> **EXERCISE DETAILS**:
Report every line in the entries below that contains the word "Aprobado", matching its upper- and lowercase letters exactly.

══ EXERCISE MATERIAL

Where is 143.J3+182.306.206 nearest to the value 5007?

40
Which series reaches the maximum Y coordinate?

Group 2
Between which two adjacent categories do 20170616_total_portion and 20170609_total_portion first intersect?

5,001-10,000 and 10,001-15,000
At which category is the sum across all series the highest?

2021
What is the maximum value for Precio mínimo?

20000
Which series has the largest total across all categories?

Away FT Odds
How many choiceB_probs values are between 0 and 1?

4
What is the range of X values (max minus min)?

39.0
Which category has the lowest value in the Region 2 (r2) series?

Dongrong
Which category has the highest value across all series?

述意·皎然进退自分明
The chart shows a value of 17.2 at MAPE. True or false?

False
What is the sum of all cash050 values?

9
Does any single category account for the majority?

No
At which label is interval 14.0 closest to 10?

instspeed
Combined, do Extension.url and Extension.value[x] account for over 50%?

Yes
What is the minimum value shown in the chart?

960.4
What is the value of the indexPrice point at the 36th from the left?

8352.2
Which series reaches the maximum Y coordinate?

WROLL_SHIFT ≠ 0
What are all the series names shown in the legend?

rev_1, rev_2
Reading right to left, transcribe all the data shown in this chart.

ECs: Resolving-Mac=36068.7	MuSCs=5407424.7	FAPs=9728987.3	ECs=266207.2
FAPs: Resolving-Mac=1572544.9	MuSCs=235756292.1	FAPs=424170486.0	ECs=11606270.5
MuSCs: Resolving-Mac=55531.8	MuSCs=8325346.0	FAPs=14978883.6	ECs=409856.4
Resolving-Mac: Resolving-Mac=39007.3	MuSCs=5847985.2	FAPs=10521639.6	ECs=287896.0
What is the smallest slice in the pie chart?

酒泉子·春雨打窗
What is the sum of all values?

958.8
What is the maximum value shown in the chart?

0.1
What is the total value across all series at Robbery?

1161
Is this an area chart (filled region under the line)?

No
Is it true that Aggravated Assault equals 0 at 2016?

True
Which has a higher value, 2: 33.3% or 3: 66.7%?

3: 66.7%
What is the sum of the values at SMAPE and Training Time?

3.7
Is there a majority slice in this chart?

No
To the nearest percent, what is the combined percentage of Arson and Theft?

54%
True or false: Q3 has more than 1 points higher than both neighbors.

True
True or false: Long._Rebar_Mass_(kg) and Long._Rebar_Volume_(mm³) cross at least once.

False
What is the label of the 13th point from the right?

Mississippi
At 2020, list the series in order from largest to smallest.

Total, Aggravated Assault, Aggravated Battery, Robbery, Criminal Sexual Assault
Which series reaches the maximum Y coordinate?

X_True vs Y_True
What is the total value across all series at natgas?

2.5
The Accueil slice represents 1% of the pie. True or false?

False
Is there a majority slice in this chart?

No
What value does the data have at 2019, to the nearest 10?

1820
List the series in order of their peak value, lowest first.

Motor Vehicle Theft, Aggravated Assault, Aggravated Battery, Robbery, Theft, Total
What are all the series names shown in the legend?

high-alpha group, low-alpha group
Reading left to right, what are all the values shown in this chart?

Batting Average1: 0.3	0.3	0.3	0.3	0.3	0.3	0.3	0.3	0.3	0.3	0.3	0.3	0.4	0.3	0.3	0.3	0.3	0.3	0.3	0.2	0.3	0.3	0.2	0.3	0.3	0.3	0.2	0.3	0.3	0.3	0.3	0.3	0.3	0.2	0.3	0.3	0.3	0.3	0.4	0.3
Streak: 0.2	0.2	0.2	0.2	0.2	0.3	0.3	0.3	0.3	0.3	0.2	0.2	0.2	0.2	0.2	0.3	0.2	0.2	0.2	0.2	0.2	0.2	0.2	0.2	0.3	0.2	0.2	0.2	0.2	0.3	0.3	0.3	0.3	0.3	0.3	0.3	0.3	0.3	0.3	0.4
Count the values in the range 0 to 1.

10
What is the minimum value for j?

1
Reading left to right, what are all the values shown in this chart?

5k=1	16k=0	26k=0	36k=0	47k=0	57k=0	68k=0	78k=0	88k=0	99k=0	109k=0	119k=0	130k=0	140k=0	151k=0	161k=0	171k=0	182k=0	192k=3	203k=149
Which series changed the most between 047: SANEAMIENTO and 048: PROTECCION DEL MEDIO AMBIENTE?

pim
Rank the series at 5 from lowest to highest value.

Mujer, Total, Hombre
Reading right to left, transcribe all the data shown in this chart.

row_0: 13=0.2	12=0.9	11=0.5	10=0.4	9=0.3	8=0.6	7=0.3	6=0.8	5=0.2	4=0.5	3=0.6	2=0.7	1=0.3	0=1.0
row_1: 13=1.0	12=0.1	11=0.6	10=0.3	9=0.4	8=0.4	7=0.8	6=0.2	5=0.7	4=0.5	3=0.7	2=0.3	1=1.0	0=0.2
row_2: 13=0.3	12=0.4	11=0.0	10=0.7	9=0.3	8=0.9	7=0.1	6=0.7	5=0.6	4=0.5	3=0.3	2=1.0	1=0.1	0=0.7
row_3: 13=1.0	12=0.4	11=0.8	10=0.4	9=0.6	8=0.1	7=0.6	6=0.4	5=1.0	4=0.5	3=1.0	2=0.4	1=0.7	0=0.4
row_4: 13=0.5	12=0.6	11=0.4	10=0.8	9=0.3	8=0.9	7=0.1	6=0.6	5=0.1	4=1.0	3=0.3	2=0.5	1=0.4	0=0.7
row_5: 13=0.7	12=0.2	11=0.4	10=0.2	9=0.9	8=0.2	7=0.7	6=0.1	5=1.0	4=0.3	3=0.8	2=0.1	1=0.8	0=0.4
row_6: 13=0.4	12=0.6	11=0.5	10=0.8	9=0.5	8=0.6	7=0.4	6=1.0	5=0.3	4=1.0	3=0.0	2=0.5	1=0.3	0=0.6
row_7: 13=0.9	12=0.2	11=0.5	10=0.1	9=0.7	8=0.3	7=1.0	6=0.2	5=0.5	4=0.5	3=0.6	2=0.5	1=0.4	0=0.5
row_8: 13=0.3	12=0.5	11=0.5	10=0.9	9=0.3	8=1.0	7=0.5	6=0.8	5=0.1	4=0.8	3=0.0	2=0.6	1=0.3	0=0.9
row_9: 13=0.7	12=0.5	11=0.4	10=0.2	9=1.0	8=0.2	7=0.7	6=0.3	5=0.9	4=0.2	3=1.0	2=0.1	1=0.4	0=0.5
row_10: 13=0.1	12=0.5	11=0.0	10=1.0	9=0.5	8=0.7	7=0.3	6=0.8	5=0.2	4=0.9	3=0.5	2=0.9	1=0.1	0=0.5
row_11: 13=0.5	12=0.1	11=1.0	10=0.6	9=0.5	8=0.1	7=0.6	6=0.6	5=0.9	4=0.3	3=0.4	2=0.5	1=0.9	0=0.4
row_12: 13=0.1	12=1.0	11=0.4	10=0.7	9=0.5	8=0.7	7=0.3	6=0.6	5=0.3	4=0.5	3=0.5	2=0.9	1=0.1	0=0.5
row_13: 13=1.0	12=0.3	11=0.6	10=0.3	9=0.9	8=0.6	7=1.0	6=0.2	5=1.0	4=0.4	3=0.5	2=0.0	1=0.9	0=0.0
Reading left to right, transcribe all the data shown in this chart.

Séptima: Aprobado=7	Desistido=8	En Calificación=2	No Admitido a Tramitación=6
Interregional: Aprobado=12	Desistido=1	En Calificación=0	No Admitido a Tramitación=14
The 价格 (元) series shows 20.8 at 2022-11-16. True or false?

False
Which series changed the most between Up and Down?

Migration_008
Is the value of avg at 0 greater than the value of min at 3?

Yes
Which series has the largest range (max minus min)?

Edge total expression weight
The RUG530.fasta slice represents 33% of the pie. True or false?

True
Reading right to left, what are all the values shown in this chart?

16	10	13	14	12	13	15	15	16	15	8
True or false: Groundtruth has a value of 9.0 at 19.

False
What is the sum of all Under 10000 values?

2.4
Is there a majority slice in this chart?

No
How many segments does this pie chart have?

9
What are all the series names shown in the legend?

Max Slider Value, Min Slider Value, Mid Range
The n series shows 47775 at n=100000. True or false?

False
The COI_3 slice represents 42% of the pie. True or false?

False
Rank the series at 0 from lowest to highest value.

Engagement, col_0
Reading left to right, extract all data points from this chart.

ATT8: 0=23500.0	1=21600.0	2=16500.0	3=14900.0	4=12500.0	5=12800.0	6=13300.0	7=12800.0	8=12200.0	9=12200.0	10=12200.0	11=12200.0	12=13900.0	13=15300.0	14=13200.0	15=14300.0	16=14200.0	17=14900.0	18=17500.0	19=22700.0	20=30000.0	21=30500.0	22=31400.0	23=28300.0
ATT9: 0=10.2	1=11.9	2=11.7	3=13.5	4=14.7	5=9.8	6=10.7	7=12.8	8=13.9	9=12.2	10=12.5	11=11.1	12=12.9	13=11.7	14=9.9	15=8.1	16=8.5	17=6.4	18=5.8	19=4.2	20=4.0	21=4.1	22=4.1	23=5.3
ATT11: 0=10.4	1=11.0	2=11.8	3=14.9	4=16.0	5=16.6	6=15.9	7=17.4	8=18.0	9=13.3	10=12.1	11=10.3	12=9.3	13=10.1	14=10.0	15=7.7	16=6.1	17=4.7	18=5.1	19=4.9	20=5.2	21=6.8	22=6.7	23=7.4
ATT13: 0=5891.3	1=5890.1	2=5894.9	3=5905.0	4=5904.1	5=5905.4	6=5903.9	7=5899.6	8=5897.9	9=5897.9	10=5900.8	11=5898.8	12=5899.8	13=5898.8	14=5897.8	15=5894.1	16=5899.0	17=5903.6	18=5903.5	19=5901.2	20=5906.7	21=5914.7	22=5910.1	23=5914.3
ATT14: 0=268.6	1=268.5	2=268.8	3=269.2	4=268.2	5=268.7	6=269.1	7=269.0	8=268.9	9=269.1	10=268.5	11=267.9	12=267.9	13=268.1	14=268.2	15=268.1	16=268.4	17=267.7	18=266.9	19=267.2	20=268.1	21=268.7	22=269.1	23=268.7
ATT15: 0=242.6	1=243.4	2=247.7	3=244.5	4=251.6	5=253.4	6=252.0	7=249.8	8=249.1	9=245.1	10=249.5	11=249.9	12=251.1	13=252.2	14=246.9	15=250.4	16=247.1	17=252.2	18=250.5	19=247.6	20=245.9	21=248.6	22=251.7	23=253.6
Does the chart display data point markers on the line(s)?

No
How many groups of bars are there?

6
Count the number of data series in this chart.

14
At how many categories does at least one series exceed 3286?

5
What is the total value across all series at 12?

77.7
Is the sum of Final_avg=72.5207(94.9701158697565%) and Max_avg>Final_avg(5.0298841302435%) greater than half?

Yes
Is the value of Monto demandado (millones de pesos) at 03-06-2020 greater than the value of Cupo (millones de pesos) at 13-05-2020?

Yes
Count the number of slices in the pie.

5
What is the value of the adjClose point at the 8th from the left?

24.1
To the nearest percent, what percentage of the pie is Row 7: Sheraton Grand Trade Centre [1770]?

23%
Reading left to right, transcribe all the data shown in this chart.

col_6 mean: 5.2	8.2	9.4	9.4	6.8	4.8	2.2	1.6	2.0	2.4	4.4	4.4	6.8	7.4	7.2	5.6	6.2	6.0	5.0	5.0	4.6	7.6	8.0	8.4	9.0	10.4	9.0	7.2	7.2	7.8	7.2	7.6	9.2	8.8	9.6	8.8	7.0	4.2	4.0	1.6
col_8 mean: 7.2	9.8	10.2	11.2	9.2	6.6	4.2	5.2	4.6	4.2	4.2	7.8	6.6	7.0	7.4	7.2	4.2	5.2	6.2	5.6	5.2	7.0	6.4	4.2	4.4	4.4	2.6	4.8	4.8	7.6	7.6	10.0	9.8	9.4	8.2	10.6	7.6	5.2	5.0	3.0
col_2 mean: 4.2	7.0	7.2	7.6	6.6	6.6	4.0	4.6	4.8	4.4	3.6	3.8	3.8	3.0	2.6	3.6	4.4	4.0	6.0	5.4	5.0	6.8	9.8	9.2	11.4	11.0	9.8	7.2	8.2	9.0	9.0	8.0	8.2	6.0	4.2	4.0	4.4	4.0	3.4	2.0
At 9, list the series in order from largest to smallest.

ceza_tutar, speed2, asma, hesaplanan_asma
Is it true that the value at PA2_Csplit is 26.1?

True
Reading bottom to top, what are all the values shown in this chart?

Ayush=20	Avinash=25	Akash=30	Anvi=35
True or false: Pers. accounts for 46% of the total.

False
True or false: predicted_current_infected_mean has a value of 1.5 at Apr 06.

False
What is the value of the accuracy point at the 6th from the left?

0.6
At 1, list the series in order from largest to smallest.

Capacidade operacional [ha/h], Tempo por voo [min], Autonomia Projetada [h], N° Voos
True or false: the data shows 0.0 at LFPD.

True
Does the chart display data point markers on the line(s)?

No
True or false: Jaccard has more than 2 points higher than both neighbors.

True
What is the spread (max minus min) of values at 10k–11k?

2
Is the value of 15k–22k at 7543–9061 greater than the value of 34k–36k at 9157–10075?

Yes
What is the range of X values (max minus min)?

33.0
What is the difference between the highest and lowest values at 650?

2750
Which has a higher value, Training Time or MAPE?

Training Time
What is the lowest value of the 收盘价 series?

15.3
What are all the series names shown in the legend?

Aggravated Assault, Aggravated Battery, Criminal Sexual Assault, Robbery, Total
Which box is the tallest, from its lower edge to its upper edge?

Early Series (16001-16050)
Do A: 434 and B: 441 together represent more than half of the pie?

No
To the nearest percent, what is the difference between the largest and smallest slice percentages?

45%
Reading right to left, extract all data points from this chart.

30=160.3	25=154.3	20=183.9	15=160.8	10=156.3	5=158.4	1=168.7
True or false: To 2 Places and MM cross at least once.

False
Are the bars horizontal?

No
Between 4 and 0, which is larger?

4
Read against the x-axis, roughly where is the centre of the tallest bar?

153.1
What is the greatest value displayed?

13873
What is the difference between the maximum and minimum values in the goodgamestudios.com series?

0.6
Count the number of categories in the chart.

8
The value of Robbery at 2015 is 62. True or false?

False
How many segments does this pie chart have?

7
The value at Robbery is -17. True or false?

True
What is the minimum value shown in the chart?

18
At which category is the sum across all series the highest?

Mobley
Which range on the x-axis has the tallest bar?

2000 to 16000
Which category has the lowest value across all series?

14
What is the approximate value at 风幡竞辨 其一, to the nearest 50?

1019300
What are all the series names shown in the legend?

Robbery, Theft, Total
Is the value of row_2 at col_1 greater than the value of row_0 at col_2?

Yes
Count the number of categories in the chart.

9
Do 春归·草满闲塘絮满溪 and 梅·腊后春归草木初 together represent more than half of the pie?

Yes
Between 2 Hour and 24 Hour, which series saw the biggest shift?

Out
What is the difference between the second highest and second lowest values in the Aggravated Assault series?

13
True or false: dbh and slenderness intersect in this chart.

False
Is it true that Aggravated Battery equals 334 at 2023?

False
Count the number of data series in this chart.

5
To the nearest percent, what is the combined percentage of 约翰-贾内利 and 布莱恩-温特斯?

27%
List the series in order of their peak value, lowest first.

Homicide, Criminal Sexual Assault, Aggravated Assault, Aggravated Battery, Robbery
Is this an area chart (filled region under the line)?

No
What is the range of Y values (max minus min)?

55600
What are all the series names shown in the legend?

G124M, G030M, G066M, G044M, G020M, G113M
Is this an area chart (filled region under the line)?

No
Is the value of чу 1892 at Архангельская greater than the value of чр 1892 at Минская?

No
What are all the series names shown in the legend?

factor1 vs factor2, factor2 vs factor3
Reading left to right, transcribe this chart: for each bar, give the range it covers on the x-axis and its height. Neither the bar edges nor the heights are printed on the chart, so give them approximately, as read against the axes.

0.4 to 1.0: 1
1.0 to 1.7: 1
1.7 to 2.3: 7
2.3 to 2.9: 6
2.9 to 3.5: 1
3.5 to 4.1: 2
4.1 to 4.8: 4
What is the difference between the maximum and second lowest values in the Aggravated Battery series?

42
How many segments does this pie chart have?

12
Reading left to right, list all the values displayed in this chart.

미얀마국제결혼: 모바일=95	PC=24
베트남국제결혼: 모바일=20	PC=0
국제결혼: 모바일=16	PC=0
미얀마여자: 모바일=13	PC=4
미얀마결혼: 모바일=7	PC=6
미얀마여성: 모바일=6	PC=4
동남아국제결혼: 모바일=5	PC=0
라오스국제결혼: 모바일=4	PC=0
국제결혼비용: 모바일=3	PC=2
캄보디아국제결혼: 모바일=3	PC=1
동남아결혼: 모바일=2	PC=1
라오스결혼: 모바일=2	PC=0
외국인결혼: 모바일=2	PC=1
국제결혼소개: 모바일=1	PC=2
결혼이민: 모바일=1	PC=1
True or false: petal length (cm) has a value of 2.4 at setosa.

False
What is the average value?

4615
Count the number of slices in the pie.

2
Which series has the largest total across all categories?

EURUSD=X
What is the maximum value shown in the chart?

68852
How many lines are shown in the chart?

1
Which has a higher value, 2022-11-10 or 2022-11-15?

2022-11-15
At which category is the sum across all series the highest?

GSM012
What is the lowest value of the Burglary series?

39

════

> **SOLUTION FOR THIS TASK**:
Séptima: Aprobado=7	Desistido=8	En Calificación=2	No Admitido a Tramitación=6
Interregional: Aprobado=12	Desistido=1	En Calificación=0	No Admitido a Tramitación=14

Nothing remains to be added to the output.